Runbook: Istio mTLS Failure
Alert
- Prometheus Alert:
IstioMTLSError/IstioPilotConflictOutbound/Istio5xxResponseRate - Grafana Dashboard: Istio Mesh dashboard
- Firing condition: Services report TLS handshake failures, 503 errors from sidecars, or PeerAuthentication STRICT mode rejecting connections
Severity
Critical -- mTLS failures break service-to-service communication within the mesh. In STRICT mode (the SRE platform default), any service without a valid Istio sidecar proxy will be unable to communicate with mesh services.
Impact
- Service-to-service communication fails with 503 or connection reset errors
- Pods without Istio sidecars cannot reach mesh services (STRICT mTLS rejects plaintext)

- **Raw records**:
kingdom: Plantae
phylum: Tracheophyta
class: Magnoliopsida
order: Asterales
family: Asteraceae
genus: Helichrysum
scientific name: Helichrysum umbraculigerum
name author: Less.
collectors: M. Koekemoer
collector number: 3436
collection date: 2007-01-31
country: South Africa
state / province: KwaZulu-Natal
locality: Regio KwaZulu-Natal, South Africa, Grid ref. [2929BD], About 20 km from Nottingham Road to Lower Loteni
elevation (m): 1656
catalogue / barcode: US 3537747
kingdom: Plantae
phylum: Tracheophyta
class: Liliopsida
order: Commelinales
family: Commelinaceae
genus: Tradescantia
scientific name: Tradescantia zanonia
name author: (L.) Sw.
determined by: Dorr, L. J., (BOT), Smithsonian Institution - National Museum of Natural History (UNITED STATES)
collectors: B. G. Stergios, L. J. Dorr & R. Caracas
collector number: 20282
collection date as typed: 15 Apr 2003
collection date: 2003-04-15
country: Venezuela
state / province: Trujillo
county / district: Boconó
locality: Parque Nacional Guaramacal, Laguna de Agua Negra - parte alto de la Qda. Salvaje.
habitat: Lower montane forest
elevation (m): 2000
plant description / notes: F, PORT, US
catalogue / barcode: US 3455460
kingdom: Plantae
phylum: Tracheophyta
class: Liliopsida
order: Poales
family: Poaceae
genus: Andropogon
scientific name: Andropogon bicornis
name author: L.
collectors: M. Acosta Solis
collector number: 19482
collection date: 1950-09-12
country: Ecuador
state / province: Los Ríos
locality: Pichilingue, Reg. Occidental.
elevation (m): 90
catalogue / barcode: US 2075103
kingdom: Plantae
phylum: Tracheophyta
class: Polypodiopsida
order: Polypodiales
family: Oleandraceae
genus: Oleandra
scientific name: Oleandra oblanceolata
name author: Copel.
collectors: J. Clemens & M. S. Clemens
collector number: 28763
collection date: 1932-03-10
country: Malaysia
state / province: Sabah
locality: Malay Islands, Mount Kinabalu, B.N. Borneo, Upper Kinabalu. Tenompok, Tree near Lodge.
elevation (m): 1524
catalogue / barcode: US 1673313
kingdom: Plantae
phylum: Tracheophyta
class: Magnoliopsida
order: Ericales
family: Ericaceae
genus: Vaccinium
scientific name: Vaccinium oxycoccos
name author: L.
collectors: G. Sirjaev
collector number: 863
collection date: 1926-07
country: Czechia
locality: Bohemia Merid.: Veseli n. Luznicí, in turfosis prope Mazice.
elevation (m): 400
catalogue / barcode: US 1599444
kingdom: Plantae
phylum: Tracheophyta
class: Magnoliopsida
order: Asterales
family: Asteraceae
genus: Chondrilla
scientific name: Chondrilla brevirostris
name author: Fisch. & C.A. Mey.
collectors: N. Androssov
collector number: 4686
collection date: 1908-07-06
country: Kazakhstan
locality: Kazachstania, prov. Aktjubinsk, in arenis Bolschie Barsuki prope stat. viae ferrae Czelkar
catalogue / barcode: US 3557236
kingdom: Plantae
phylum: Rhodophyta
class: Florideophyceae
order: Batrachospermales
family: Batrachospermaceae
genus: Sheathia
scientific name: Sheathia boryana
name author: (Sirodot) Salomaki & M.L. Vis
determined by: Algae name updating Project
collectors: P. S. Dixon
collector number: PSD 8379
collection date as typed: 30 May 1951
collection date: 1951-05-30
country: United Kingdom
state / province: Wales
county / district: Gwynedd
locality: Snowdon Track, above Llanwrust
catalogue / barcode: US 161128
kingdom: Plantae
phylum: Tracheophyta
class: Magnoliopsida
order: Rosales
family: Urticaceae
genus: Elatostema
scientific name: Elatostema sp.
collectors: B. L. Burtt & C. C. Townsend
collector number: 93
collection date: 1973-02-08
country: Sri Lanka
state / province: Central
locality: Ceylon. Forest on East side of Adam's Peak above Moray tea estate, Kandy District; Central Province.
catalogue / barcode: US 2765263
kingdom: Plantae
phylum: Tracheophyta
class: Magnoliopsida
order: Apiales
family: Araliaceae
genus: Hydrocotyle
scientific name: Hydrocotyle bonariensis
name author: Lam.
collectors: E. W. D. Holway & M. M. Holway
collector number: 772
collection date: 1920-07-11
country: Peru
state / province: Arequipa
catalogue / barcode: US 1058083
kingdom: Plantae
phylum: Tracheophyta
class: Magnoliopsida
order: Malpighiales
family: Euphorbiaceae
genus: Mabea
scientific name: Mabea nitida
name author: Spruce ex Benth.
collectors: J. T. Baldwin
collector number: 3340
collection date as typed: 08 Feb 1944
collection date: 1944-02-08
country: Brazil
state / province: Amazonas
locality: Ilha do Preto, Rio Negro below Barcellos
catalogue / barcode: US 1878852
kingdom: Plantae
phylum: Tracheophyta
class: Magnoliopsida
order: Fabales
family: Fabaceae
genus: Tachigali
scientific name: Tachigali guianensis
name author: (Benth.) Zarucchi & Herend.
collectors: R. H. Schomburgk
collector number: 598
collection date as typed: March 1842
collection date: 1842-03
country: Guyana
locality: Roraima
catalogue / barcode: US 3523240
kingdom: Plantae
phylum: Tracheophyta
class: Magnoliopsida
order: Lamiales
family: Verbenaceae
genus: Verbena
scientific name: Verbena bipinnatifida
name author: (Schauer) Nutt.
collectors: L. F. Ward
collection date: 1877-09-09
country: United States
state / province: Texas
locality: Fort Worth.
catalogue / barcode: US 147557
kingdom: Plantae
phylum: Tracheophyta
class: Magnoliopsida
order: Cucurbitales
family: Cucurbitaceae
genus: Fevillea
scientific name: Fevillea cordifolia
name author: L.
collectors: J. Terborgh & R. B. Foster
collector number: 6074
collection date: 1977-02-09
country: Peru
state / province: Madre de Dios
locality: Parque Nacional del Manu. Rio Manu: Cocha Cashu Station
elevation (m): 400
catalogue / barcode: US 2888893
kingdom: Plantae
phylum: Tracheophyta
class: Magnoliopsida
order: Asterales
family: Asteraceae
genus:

- **Task list**:
1. According to the Istio mTLS runbook, what mTLS mode does the SRE platform use by default?
2. Carry the Istio mTLS runbook on from its final line.
The listing plays no role here.

- **Response list**:
1. STRICT mode.

2.
- Application health checks may fail if probes go through the sidecar
- Ingress traffic through the Istio gateway may be affected
- Compliance violation: NIST SC-8 (Transmission Confidentiality) control is not being met
Investigation Steps
- Check Istiod (control plane) status:
kubectl get pods -n istio-system -l app=istiod
kubectl logs -n istio-system deployment/istiod --tail=100
- Check the PeerAuthentication policy:
kubectl get peerauthentication -A
- Verify mTLS mode for a specific namespace:
kubectl get peerauthentication -n <namespace> -o yaml
- Check proxy status for a failing pod:
istioctl proxy-status
- If
istioctlis not available, check the sidecar proxy logs:
kubectl logs <pod-name> -n <namespace> -c istio-proxy --tail=100
- Check for TLS handshake errors:
kubectl logs <pod-name> -n <namespace> -c istio-proxy --tail=200 | grep -i "tls\|handshake\|ssl\|certificate"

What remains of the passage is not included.